The relationship between the course of laboratory parameters and PPE in the postoperative period raised curiosity, since there are not many publications on this subject. At the same time, the opening of the pleural cavities during the operation, the subsequent inflammatory process and the increase in vascular permeability as a result of possible pressure changes in the lymphatic system contribute to the formation and prolongation of pleural effusion. Harmoniously, it was demonstrated that in postoperative Fontan patients, the inflammation within the pleural space, which is significantly greater when compared to controls undergoing CPB, is out of proportion to the systemic inflammation (18). Our findings indicate that postoperative albumin levels (late) were lower, whereas both early and late CRP levels were elevated in PPE group. Although high CRP levels in the late period indicates ongoing inflammation and low albumin levels indicates protein wasting due to capillary leakage secondary to inflammation, considering the contribution of variables such as infection, fluid balance, blood transfusions, diuretic therapy in the postoperative period, it is debatable how much these findings can be adapted to daily practice. However, early CRP levels which defines the average of CRP levels postoperative 0-3 days may be a good predictor for PPE. In this context, we postulate that inflammation and vascular permeability within the pleura and factors affecting this permeability such as CPB and infections are effective in prolonging the effusion. Moreover, providing an infection-free postoperative follow-up and to strengthen the medical treatment with corticosteroids and anti-inflammatory agents in cases without active infection are becoming prevalent in our unit for PPE. In spite of application to a small number of cases yet, the decrease in effusion duration and LOHS appears encouraging.

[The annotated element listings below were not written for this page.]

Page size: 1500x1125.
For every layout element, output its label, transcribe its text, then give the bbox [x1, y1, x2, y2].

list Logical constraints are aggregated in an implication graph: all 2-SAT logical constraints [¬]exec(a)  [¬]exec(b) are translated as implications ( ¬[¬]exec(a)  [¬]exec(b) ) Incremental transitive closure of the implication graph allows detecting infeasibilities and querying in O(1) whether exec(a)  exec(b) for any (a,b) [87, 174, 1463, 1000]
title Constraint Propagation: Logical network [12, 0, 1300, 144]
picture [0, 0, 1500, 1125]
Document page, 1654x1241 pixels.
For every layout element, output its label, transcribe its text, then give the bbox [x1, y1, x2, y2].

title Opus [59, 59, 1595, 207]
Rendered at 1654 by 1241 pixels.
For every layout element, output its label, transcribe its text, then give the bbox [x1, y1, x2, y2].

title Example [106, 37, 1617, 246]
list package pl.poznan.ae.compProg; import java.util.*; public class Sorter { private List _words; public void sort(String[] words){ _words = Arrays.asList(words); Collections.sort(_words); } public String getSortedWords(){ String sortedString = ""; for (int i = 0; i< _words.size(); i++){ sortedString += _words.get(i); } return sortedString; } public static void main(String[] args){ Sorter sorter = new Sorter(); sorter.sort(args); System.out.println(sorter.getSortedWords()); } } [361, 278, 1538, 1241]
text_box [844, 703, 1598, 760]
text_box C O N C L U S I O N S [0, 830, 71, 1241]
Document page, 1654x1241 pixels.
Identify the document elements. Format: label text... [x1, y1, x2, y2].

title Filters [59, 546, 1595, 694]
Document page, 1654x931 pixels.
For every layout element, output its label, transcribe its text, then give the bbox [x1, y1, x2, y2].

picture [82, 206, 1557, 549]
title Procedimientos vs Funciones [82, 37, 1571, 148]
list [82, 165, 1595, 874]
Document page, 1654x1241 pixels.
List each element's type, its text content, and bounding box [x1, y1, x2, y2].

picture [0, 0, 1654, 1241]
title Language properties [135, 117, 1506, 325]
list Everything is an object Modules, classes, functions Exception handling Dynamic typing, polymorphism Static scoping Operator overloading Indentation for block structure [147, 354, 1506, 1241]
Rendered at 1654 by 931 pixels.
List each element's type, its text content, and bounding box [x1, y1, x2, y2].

Through this study, we tried to predict prolonged effusion after Fontan surgery over conventional variables due to the retrospective design. Nevertheless, we are well aware of that in order to approach perfection in Fontan physiology innovative variables need to be involved. Methods such as computational fluid dynamics initiating the evaluation from Glenn shunt stage even possibly from the palliation period to reveal the hemodynamics in the pulmonary arteries, MRI before Fontan to evaluate lymphatic system which is of great importance and maybe utilization of “flow study” to evaluate the pulmonary arterial vasculature readiness by simulating a Qp/Qs of 1 in the intraoperative period would be our future interests.
Limitations: This study was limited by its retrospective and single-center design. Due to limited number of patients multivariate model could not be constructed despite many variables available. Although we had patients with infections or complicated with acute kidney failure during long stays in the ward, statistical significance of infection and kidney injury could not be performed due to the limited number of patients complicated with those entities.